— start INPUT MATERIAL —

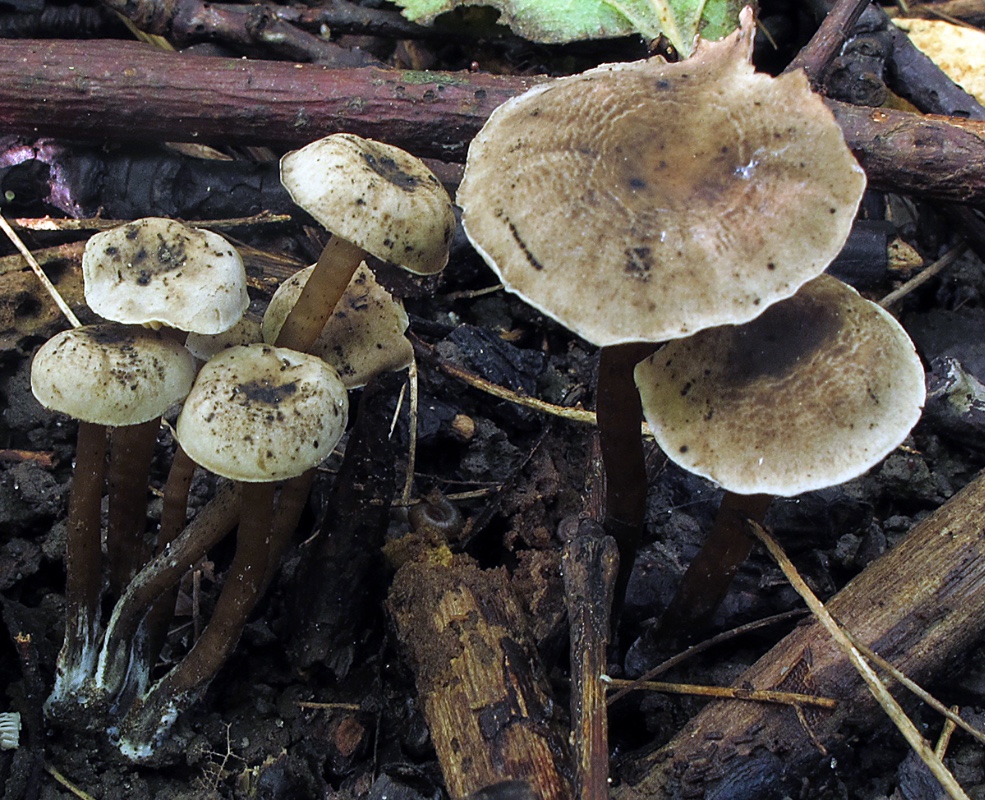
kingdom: Fungi
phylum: Basidiomycota
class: Agaricomycetes
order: Agaricales
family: Clavariaceae
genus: Hodophilus
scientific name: Hodophilus foetens
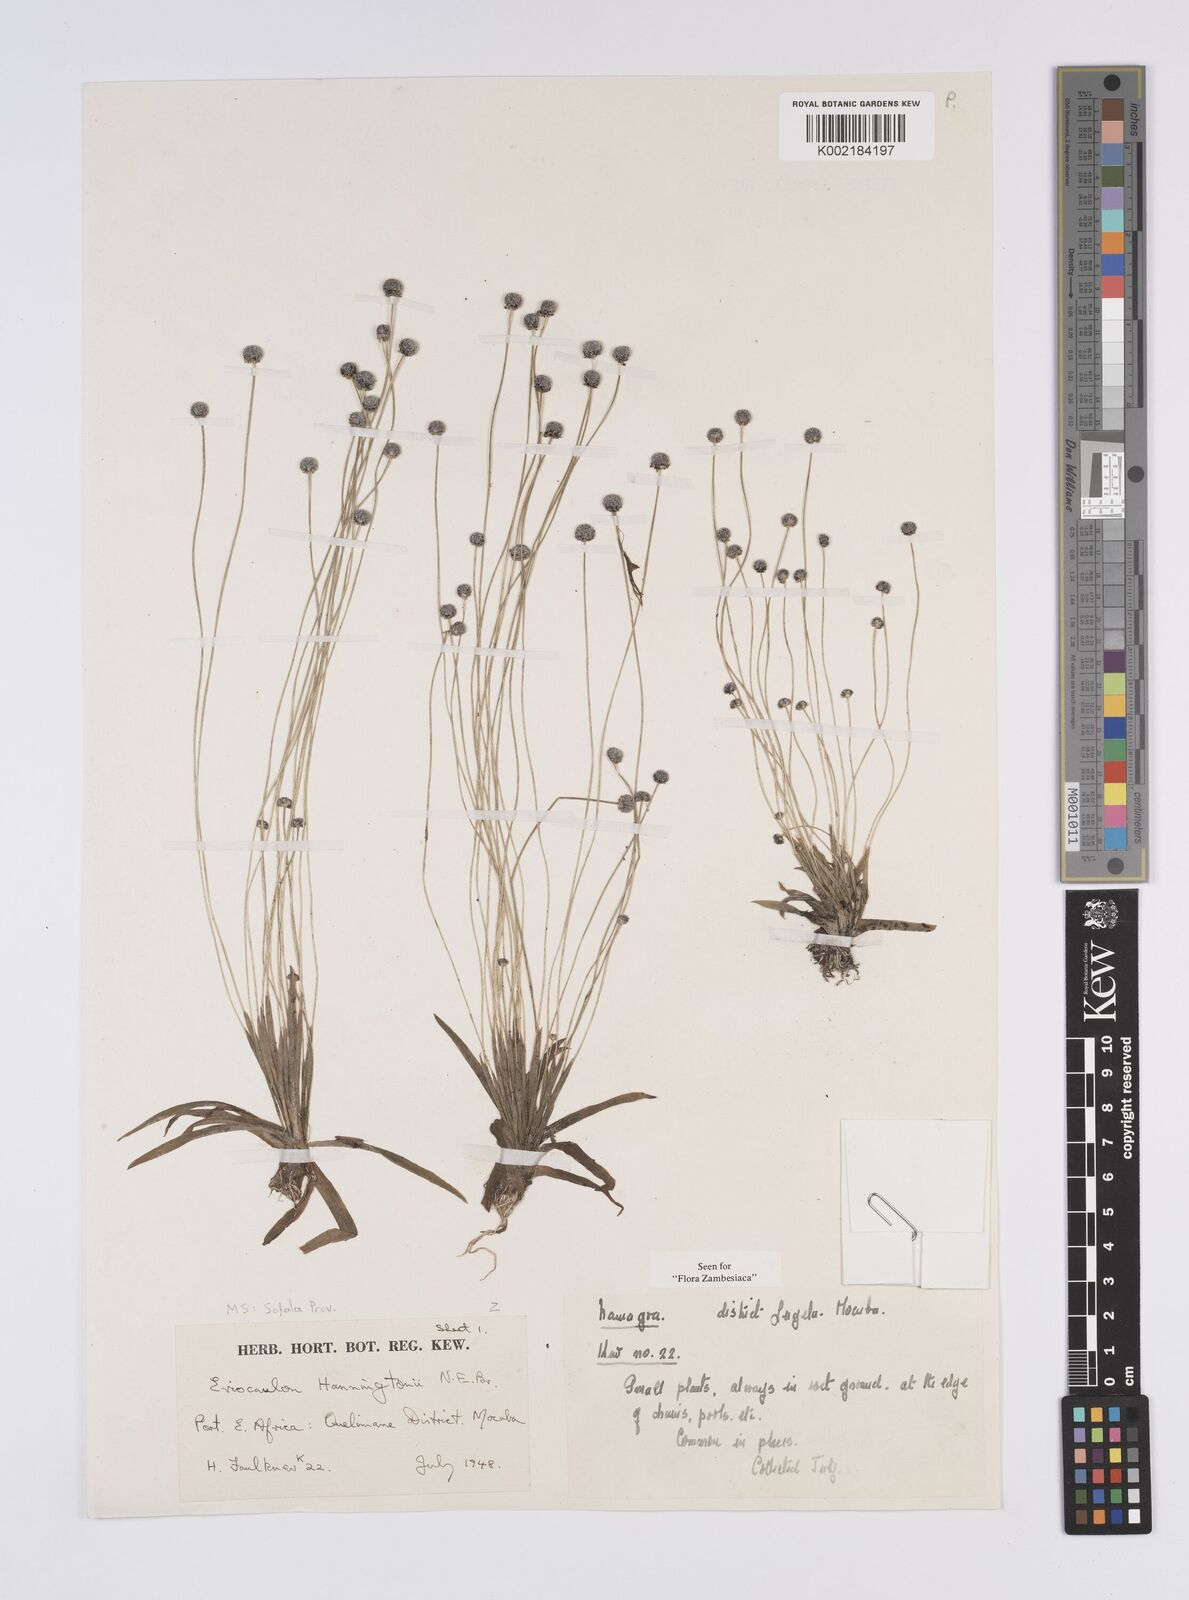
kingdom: Plantae
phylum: Tracheophyta
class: Liliopsida
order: Poales
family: Eriocaulaceae
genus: Eriocaulon
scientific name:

— end INPUT MATERIAL —

_THE REQUEST:_ Output every line of the listing above word for word, leaving out the pictures.

_SOLUTION TO THIS PROBLEM:_
kingdom: Fungi
phylum: Basidiomycota
class: Agaricomycetes
order: Agaricales
family: Clavariaceae
genus: Hodophilus
scientific name: Hodophilus foetens
kingdom: Plantae
phylum: Tracheophyta
class: Liliopsida
order: Poales
family: Eriocaulaceae
genus: Eriocaulon
scientific name:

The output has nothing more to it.